→ **LISTED ENTRIES**:
= = = = =

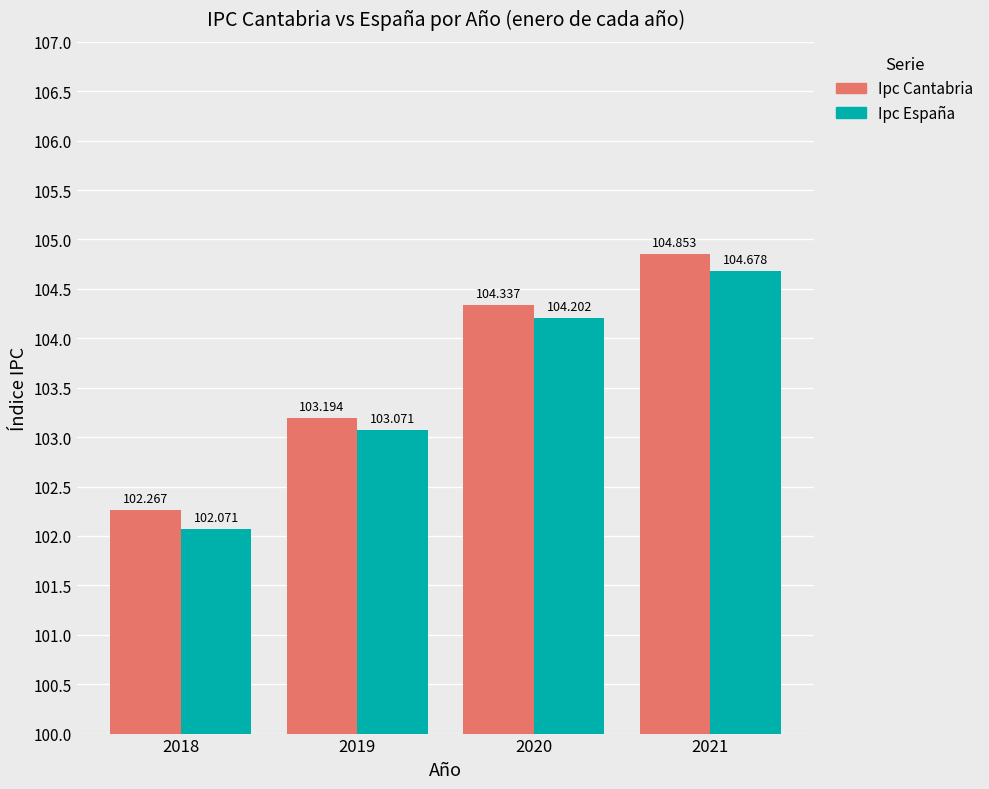

Is it true that Ipc España equals 103.1 at 2019?

True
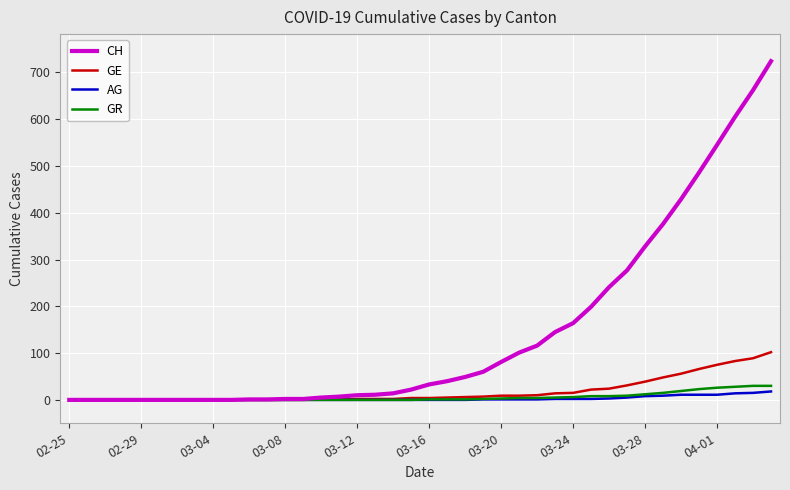

What is the difference between the maximum and minimum values in the GE series?

102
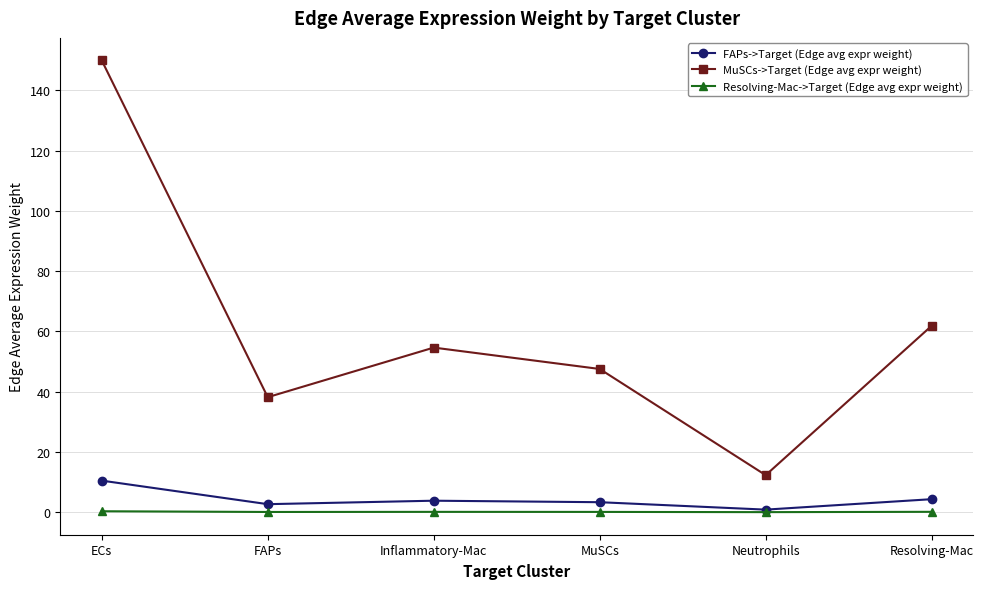

What is the difference between the second highest and second lowest values in the MuSCs->Target (Edge avg expr weight) series?

23.7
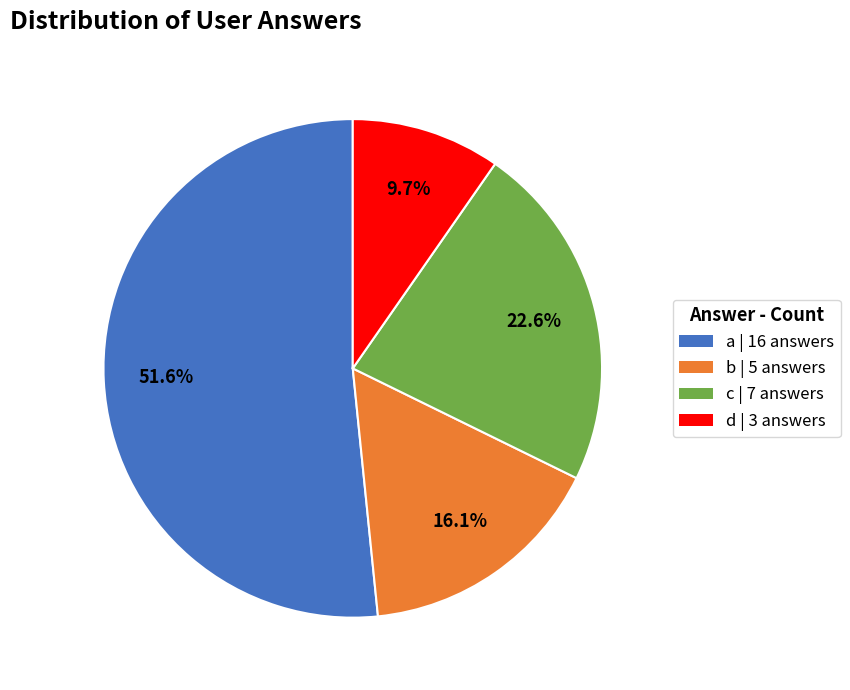

To the nearest percent, what is the average slice percentage?

25%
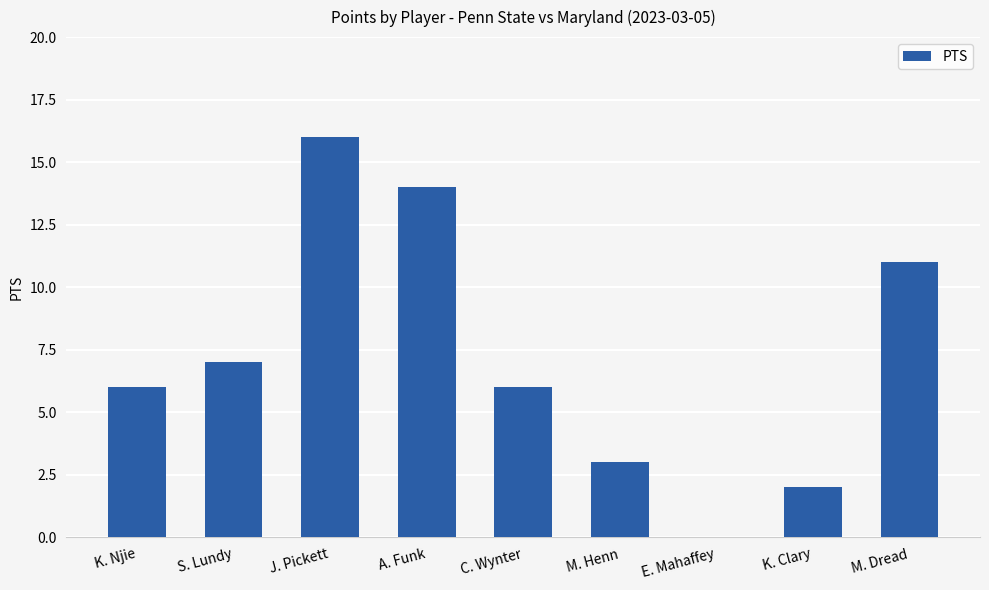

The chart shows a value of 16 at M. Dread. True or false?

False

= = = = =

Rewrite the data above, replacing "series" with "line" and leaving everything else unchanged. Leave out the pictures.

Is it true that Ipc España equals 103.1 at 2019?

True

What is the difference between the maximum and minimum values in the GE line?

102

What is the difference between the second highest and second lowest values in the MuSCs->Target (Edge avg expr weight) line?

23.7

To the nearest percent, what is the average slice percentage?

25%

The chart shows a value of 16 at M. Dread. True or false?

False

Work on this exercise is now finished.